Find a defining equation for the golden ratio: $(1 + \sqrt{5})/2$. Furthermore, find its norm in $\mathbb{Q}[\sqrt{5}]$. It seems like it would be simple, but I am still new to quadratic field. Could I get some aid on how to start and solve this? Thanks!

Answer 1

$$x= (1 + √5)/2$$ $$2x= 1 + √5$$ $$2x-1= √5$$ $$4x^2-4x +1= 5$$ $$4x^2-4x -4= 0$$ $$x^2-x -1= 0$$ gives one possibility, though the squaring has introduced another root, namely $x= (1 - √5)/2$. If you multiply these two roots together you will get $-1$, the norm. See https://en.wikipedia.org/wiki/Field_norm for more on finding norms

Answer 2

The golden ratio is one of the solutions to $x^2-x-1=0$. (I presume this is what you mean by "defining equation.")

Its norm would be $\left(\frac{1}{2}\right)^2 - 5 \cdot \left(\frac{1}{2}\right)^2 = -1$.

Answer 3

Suppose you split a length in two. You split it according to the golden ratio if the ratio of the larger length $L$ to the smaller length $l$ is equal to the ratio of the total length $L+l$ to the larger length $L$.

In formulae, if $L=xl$, $$x=\frac{(x+1)l}{lx}\iff x^2=x+1.$$

The norm of an element in $\mathbf Q(\sqrt 5)$ is the product of all the conjugates of this element. If $x=a+b\sqrt 5$ ($a,b\in\mathbf Q$), we have $N(x)=a^2-5b^2$. Thus the norm of the Golden ratio is equal to $-1$.

Answer 4

$\!\!\!\begin{align}{\rm Recall}\ \ w = a + b\sqrt{n}\rm \ \ has\ \ {\bf norm}\ &=\: w\:\cdot\: w' = (a + b\sqrt{n})\ \cdot\: (a - b\sqrt{n})\ =\: a^2\! - n\: b^2\\[4pt] {\rm and,\ furthermore,\ }w\rm \ \ has\ \ {\bf trace}\ &=\: w+w' = (a + b\sqrt{n}) + (a - b\sqrt{n})\: =\: 2a\end{align}$

Now apply Vieta $\ (x\!-\!w)(x\!-\!w') = x^2 - (w\!+\!w')x + ww' =\, x^2 - 2a\, x + a^2\!-nb^2$

Answer 5

How about the original construction from the Greeks?

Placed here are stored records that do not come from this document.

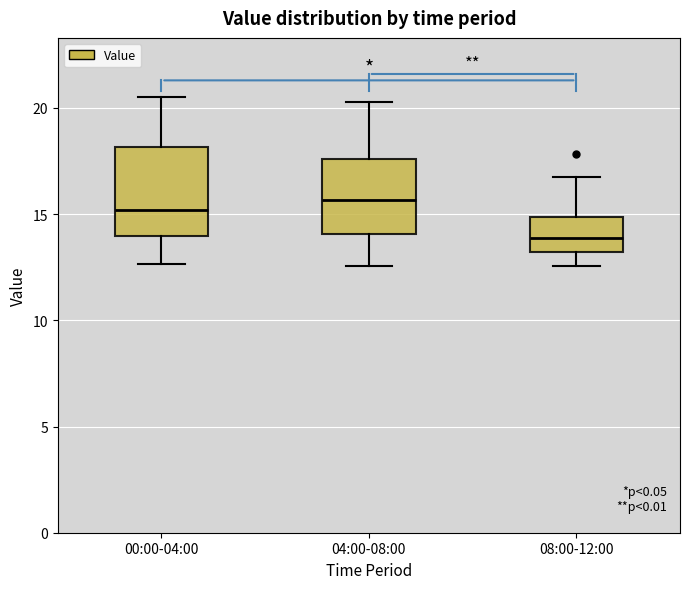

Reading left to right, read every box against the y-axis: the position of its median line, the range the box covers, and the ends of its whiskers. The values are not printed on the chart, so give them approximately, as read against the axis.

00:00-04:00: median 15.0, box 14.0 to 18.0, whiskers 12.5 to 20.5
04:00-08:00: median 15.5, box 14.0 to 17.5, whiskers 12.5 to 20.5
08:00-12:00: median 14.0, box 13.0 to 15.0, whiskers 12.5 to 16.5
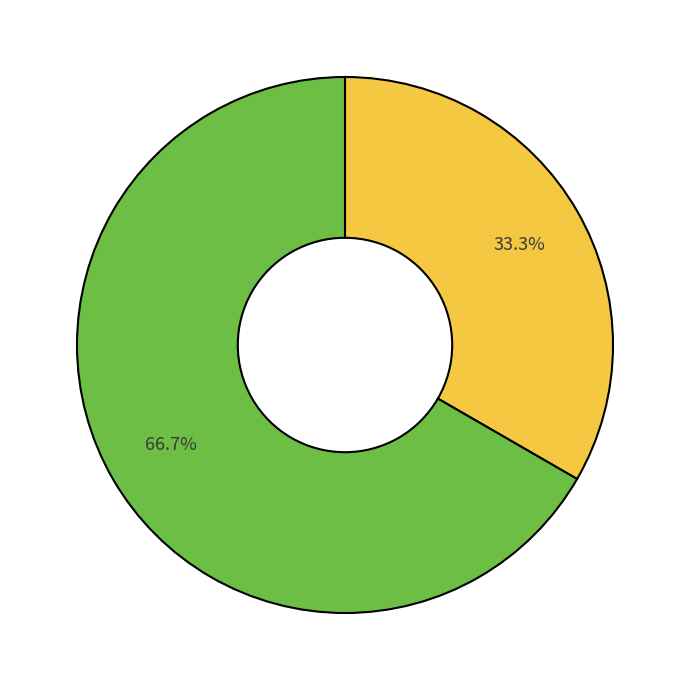

Is there a majority slice in this chart?

Yes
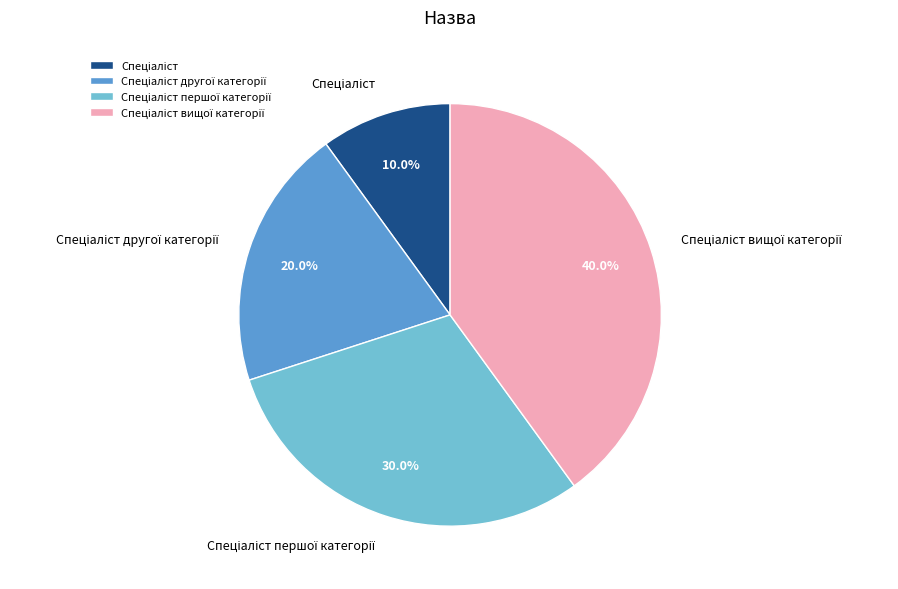

Is there any slice that represents more than half of the pie?

No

Let $a, b, c$ be the sides of a right triangle with $c$ as hypotenuse and $b:a=2:1$. Then:

$b^2=c^2-a^2=(c+a)(c-a)$ (the difference of squares factorization is easily proved by the geometric methods used by the Greeks).

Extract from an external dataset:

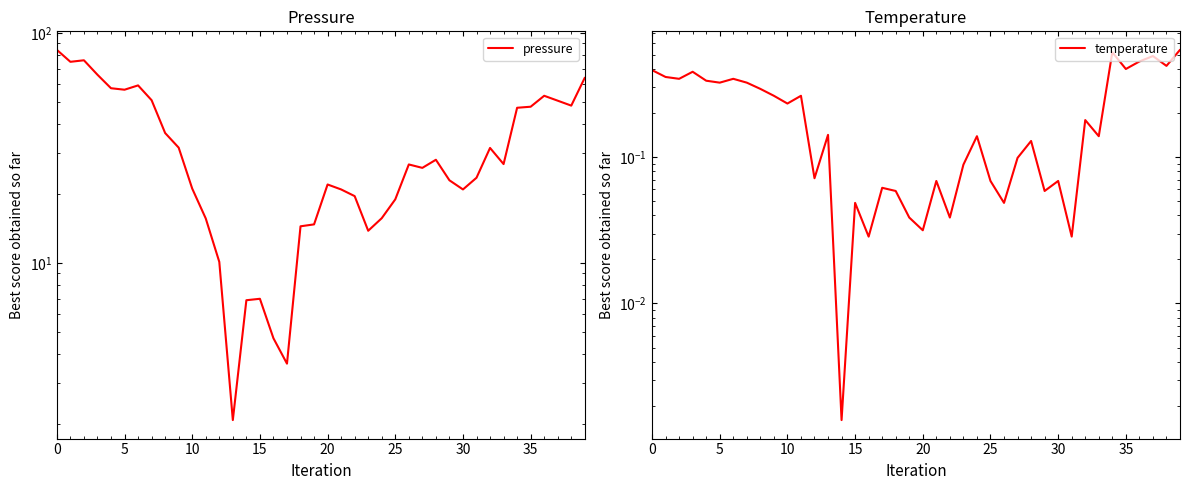

At which category does the chart reach its minimum across all series?

14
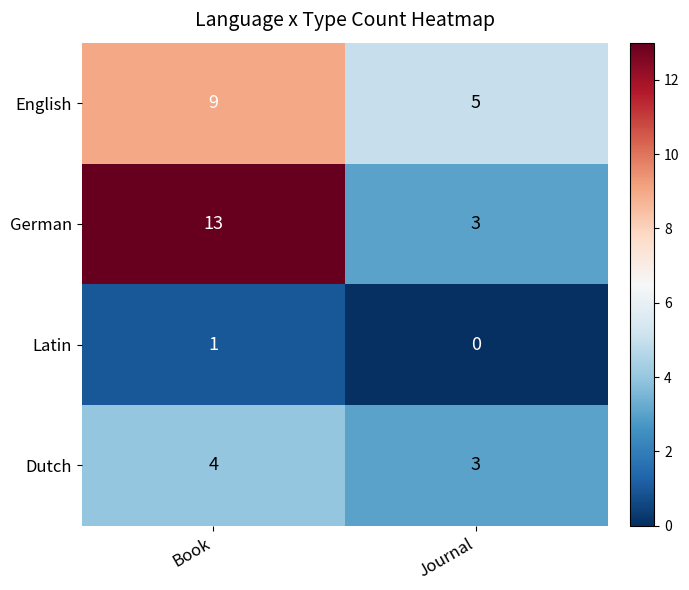

What is the average value of the German series?

8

$c-a=(c+a)-b$ (from $b=2a$, hypothesis)

So

$b^2=(c+a)(c+a-b)$

From the cross product rule for proportions (again known since ancient times):

$(c+a)/b=b/(c+a-b)$

This represents whatcwe now call a "golden division" (a term invented later), and the ratio in the last equatyin is both $(c+a)/b$ and $b/(c-a)$. These formulas are commonly used to geometrically construct the golden ratio, for example in Ptolemy's construction of the regular pentagon/pentagram.